À cette expérience toute personnelle de la vie venaient se joindre les leçons fortuites du dehors. A Londres, à Beccles, à Bungay, il avait pu faire connaissance avec le protestantisme anglais, et la froideur de son culte, les habitudes bourgeoises et mondaines de ses ministres avaient dû plus d’une fois choquer ou révolter ce tempérament d’artiste[4]. D’autre part, les choses du catholicisme lui étaient redevenues plus familières et plus sympathiques. Il avait entrevu ces admirables « prêtres martyrs que les Anglais saluaient en passant, » et dont l’action va se

  1. Lettre du 15 août 1798, publiée par G. Pailhès, Chateaubriand, sa femme et ses amis, p. 35-37.

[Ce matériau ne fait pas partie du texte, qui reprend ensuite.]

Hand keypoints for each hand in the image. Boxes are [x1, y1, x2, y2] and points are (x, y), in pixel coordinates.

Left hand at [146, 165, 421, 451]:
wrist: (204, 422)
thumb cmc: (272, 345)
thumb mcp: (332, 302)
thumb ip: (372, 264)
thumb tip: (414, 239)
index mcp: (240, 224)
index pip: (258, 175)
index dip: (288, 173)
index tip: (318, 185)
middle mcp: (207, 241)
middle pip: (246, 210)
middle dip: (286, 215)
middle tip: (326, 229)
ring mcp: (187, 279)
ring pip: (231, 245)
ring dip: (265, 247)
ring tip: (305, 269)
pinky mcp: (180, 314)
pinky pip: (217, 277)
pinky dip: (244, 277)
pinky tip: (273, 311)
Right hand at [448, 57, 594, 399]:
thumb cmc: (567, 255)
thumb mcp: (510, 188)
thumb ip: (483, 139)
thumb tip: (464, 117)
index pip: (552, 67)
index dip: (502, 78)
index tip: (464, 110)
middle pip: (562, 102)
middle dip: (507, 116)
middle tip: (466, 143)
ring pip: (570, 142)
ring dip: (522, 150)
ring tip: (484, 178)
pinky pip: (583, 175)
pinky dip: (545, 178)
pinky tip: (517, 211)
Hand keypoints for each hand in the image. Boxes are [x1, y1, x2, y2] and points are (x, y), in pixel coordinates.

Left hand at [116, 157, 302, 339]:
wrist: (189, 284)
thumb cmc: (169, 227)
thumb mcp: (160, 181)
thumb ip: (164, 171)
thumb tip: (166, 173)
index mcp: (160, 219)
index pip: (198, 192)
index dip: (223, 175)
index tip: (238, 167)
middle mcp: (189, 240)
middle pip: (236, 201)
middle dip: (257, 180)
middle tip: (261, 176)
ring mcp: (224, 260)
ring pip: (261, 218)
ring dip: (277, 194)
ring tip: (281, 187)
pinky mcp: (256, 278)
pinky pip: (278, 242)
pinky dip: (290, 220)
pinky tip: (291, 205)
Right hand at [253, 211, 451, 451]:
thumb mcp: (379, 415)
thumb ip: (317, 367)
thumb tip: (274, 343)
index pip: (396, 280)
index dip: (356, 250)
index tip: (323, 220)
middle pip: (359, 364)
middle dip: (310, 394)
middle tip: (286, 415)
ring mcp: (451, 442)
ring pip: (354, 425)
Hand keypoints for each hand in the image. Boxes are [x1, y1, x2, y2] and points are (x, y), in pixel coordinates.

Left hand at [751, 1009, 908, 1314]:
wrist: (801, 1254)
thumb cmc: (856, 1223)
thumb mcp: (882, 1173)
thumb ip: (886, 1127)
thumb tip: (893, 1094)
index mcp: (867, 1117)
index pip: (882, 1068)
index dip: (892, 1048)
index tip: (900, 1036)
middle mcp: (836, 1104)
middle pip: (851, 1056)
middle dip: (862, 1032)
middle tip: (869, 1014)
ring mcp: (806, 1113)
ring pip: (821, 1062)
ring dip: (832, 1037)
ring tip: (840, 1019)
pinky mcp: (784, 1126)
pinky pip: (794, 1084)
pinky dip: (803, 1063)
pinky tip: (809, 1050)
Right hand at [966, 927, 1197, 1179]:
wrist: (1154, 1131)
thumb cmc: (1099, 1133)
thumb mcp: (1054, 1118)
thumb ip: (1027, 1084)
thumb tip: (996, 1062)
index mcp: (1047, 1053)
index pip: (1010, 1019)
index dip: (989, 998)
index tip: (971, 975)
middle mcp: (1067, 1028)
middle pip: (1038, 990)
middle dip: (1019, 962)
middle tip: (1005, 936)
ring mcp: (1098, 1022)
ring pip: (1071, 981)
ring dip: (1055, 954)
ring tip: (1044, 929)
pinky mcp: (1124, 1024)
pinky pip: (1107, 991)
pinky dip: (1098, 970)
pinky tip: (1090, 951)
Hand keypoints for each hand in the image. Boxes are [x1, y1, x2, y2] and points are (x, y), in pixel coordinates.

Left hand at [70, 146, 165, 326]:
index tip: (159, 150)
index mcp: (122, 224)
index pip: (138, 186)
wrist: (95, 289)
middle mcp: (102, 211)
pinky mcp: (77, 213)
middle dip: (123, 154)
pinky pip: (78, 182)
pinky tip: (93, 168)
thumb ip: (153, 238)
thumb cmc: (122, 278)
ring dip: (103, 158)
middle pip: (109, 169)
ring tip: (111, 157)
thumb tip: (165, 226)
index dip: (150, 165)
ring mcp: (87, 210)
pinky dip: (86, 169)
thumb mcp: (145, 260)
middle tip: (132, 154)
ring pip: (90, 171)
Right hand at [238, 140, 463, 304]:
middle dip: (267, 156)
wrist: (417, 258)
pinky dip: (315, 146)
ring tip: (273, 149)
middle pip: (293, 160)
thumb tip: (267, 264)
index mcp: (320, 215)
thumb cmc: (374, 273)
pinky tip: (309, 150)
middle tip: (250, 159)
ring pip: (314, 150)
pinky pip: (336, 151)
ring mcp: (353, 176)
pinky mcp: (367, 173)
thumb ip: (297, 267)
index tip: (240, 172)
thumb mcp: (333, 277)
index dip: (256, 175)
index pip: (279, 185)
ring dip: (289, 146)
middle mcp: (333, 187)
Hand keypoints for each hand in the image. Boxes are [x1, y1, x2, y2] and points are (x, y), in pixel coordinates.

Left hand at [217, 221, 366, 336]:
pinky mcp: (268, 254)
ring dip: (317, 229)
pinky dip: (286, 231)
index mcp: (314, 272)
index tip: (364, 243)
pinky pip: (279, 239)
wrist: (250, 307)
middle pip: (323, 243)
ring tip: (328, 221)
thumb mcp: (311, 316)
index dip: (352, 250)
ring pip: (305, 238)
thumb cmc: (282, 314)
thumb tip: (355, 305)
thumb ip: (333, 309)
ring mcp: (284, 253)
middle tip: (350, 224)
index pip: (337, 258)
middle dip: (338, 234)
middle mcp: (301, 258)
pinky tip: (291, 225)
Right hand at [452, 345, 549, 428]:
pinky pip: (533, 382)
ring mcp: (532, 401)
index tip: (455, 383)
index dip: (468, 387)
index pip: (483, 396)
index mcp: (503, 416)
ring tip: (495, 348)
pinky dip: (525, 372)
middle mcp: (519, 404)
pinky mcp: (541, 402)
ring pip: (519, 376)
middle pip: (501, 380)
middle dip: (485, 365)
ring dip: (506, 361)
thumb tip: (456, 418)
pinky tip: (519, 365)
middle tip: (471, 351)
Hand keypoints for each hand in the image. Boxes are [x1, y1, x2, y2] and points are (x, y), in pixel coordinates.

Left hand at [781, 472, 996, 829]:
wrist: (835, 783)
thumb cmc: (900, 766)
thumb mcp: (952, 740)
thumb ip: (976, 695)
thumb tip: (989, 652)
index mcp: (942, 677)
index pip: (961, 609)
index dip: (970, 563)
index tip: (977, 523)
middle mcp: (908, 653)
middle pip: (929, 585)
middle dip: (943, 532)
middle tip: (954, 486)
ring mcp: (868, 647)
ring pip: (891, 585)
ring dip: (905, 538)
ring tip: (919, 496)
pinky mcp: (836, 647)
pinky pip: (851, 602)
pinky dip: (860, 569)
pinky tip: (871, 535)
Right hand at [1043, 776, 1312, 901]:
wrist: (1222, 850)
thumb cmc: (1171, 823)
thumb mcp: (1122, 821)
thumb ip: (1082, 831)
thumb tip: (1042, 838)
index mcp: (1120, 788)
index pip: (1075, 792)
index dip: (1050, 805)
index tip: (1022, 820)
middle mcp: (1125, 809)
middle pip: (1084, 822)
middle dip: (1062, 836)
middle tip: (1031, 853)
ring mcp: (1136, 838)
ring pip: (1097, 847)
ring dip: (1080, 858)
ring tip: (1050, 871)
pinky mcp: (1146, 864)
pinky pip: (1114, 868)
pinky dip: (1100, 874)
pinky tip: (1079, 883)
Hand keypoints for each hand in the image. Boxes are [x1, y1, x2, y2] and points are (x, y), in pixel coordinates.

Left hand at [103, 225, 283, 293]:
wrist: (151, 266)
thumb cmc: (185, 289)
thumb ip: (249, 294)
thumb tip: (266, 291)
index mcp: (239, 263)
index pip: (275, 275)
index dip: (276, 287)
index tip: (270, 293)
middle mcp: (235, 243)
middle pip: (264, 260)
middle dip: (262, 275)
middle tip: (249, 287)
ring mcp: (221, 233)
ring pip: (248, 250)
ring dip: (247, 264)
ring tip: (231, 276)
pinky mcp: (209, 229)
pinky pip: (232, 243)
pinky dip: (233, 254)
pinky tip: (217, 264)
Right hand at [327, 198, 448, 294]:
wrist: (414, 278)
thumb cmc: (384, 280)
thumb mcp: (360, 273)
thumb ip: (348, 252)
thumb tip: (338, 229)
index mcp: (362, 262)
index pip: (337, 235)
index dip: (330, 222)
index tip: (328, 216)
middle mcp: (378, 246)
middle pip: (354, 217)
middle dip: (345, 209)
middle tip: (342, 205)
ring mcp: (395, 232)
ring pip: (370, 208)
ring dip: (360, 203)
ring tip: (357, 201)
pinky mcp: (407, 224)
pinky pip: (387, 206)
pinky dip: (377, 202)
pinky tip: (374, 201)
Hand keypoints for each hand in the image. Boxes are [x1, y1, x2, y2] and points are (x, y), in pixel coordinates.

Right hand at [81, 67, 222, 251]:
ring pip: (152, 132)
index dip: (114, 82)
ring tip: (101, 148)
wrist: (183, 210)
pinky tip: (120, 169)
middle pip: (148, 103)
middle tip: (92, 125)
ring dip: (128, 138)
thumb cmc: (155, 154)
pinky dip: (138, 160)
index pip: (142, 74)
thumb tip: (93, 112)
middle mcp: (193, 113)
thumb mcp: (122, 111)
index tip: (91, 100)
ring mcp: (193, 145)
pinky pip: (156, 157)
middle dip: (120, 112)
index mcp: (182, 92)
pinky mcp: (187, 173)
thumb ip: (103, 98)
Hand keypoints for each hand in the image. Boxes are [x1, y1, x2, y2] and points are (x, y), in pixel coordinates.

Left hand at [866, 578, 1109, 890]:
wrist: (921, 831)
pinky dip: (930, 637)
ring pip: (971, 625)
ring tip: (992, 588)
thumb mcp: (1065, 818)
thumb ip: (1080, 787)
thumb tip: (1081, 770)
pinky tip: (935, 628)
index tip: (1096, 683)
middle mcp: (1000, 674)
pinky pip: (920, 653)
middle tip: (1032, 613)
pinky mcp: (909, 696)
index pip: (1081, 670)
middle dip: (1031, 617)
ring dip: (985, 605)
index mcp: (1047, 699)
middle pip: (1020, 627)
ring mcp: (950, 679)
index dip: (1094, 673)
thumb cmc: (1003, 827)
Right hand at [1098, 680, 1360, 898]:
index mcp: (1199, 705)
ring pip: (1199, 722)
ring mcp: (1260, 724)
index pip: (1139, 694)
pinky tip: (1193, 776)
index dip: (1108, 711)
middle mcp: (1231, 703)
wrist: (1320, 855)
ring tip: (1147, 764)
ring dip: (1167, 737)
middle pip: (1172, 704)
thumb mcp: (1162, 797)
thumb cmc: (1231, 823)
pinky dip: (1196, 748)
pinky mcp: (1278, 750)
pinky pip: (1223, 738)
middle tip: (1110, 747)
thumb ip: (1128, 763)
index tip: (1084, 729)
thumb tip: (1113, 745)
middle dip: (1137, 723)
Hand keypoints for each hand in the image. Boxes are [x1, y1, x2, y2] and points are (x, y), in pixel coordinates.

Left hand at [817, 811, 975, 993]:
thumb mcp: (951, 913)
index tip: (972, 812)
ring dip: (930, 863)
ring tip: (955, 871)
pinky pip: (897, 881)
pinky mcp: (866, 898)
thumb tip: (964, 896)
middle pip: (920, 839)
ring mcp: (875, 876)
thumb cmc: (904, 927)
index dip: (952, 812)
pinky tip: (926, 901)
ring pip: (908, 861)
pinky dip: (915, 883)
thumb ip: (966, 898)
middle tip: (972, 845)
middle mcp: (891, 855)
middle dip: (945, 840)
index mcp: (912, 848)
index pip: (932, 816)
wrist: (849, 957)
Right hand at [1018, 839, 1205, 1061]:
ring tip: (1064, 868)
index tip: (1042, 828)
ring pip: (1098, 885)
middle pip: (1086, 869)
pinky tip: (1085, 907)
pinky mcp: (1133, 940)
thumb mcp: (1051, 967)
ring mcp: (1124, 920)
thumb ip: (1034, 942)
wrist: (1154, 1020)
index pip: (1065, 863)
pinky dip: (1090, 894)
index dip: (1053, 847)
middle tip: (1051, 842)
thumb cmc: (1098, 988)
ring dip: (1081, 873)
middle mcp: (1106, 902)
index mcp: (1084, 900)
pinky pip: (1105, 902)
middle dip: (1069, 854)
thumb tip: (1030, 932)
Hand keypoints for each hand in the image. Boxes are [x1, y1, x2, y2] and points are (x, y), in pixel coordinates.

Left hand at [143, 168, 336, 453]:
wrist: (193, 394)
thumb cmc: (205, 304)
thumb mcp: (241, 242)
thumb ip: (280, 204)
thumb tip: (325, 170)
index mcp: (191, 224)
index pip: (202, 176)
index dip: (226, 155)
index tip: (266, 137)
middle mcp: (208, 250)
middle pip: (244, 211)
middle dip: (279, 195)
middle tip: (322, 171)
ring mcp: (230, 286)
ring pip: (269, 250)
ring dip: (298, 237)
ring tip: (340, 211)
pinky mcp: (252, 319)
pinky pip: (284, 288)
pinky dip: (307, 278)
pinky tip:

  2. « Le moi se fait remarquer chez tous les auteurs qui, persécutés des hommes, ont passé leur vie loin d’eux. » (Notice en tête de l’Essai sur les Révolutions, 1re édition.)
  3. « Dans la pratique journalière de l’adversité, j’ai appris de bonne heure à évaluer les préjugés de la vie. » (Essai, éd. Garnier, p. 271.)
  4. Essai, p. 600, 602-603. — Cf. Mélanges littéraires, éd. Pourrat, p. 11-14.